IH: A long time ago I remember a company called Pay by Touch that were trying to be a biometric payments platform. It’s hard to predict exactly what the kind of future of interaction payments will represent and they probably came along a little bit too early (I think that was like 2006 or 2007) and the company went bust. Or think of the video phone which I think was attempted at least once or twice in the 80s, and I think even a third time after that. Of course, it didn’t get anywhere and now it’s just a default feature on anybody’s smartphone that you can video chat with people. Like leadership that sponsors innovation in a company, another critical success factor in innovation is timing.
ST: What are some of the biggest challenges you are facing at Westpac?
IH: I think there’s probably some global instability in the economy just in general and outside of that we basically have the same exact challenges that financial services industry and banks in particular around the world are facing. There’s new regulation that is likely to increase margin pressure; there’s increased competition both from abroad and from fintech startups and disruptors and there’s changing customer needs. Our customers learn how they want to interact from companies like Apple, and it’s incumbent upon us to figure out how to work with them in the same way.
ST: How does innovation help address these challenges?
IH: If you look at the companies that grow successfully both in terms of revenue or in terms of total shareholder return, innovative companies do so much more successfully for a longer period of time. Empirically that makes sense – that to grow you need innovation. Even logically, if you want to increase revenue, by definition you need to identify a new set of customers, a new market, a new product or a new service to sell.
If you think about share price, for instance, today’s share price already bakes in future innovation. It is already the net present value of all future cash flows. It means that all those future cash flows already include assumptions about the new products and services that we haven’t even thought of yet.

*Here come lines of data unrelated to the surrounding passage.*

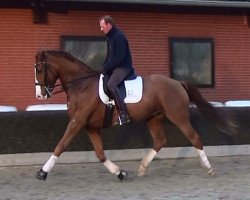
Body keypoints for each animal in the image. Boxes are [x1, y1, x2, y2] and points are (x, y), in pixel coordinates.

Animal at [34, 50, 236, 181]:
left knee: (194, 137)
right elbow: (100, 154)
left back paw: (209, 169)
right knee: (160, 141)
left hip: (178, 116)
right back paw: (142, 167)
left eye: (39, 69)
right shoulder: (91, 127)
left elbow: (61, 145)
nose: (40, 95)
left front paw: (43, 172)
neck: (81, 85)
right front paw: (120, 173)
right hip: (154, 118)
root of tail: (177, 82)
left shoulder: (77, 122)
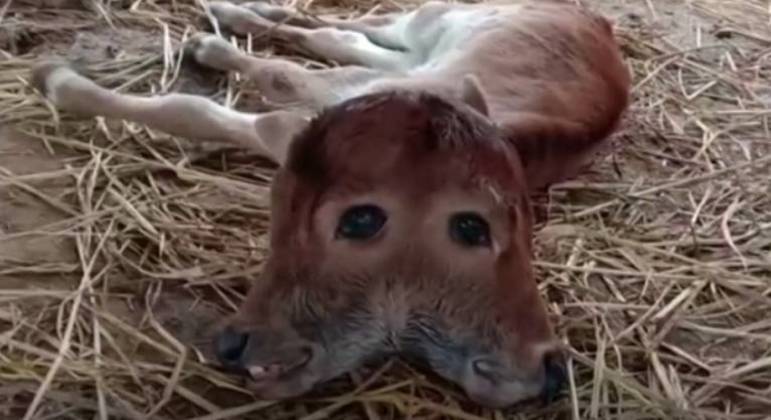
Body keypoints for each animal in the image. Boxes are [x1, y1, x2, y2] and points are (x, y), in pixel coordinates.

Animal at [33, 0, 632, 406]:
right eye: (471, 227)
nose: (548, 373)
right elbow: (221, 99)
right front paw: (60, 81)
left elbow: (239, 102)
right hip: (430, 23)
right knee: (349, 32)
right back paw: (227, 23)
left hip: (421, 41)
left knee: (343, 38)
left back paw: (223, 31)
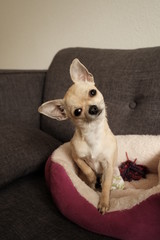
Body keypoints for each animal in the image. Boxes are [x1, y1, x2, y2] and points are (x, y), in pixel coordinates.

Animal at [38, 58, 117, 214]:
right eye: (77, 112)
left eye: (92, 92)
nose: (92, 108)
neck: (93, 133)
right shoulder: (76, 157)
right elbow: (87, 169)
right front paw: (92, 180)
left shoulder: (109, 166)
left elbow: (105, 185)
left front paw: (104, 202)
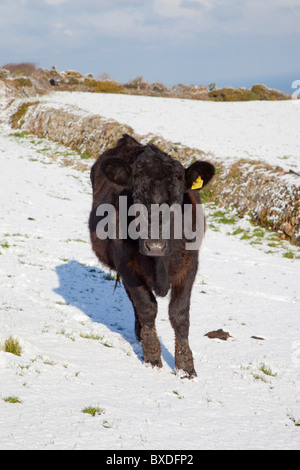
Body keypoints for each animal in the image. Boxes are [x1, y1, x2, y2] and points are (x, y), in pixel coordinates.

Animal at [88, 135, 214, 378]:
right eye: (136, 197)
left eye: (177, 198)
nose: (155, 245)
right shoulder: (126, 265)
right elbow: (146, 308)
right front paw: (153, 358)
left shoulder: (190, 264)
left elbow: (179, 314)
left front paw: (186, 367)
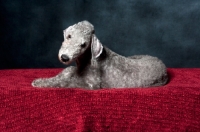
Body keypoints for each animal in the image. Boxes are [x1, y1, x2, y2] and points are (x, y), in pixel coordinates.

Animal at [32, 20, 168, 89]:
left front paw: (40, 83)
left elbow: (67, 82)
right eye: (69, 36)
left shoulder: (92, 84)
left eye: (83, 44)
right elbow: (67, 72)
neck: (86, 59)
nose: (65, 57)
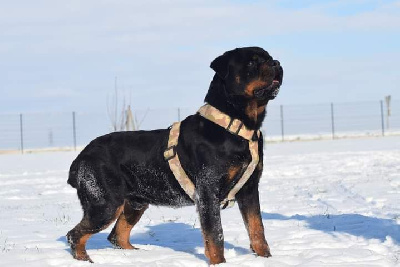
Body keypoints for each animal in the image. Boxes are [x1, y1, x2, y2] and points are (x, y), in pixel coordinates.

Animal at [67, 46, 282, 266]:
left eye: (269, 57)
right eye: (251, 62)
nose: (277, 63)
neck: (236, 127)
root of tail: (80, 158)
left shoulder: (249, 189)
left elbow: (257, 229)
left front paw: (267, 259)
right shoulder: (207, 192)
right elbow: (215, 235)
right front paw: (219, 262)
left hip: (135, 202)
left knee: (116, 236)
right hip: (105, 202)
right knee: (75, 235)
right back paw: (85, 260)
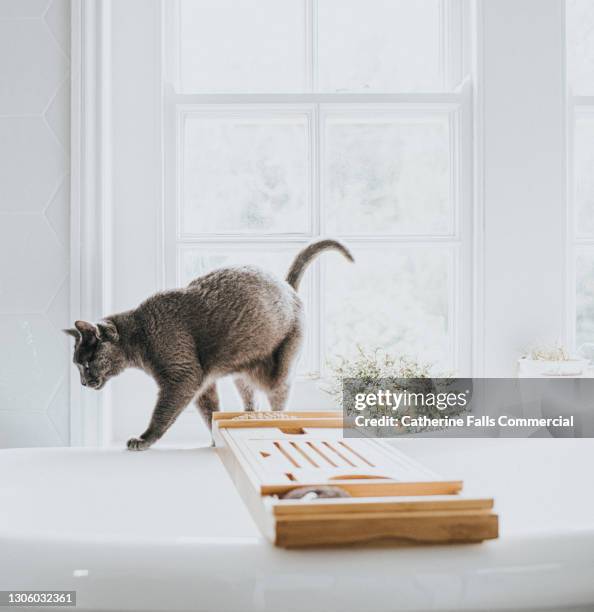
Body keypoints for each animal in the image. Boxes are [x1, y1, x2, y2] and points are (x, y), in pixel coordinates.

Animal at [65, 239, 352, 450]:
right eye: (78, 366)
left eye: (87, 364)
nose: (82, 382)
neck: (141, 332)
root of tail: (287, 286)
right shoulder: (203, 384)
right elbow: (210, 413)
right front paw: (217, 442)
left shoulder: (184, 377)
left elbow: (162, 413)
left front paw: (145, 439)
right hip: (242, 374)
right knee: (252, 400)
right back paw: (246, 420)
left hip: (278, 369)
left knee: (280, 398)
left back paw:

If you want increases to share price above and beyond that, you have to innovate on an even faster trajectory than what everyone is expecting you to do.
ST: What companies do you most admire in regards to their approach to innovation?
IH: I definitely admire Amazon. There is such a commitment there to innovation given that Jeff Bezos every year takes all their profits and plows it all back into new innovations within the business.
They’re a 20-year-old growth company. The innovation areas that they have chosen to focus on are wide-ranging everything from making films on the one hand to devices to talk of using drones to deliver your packages, to having packages sent before you even order them. To me those are all pretty bold bets, they know some of them will fail, they do them anyway, and that’s made it a pretty admirable approach.
IDEO as a company is amazing. The 30 or so years that they’ve been around they’ve developed some of the most impactful products. They popularised human centered design as a concept and have been in the background of so many inventions, not only the first computer mouse that was widely used but then I think the second computer mouse. Just the level at which they kind of pervade our lives in ways we don’t even know is amazing.
Elon Musk just as a human being is a pretty impressive innovator. He seems to have gone to these industries with a really strong vision of what could be done and wondering why it wasn’t and getting it done faster. SpaceX is now the first private supplier of rockets to go up to the international space station. He talks about doing things differently. Going not just to the part suppliers but going to the actual miners of the materials that they use to build the parts. He points out no one has ever talked to these guys and they have ideas that could be used, that goes all the way through the supply chain.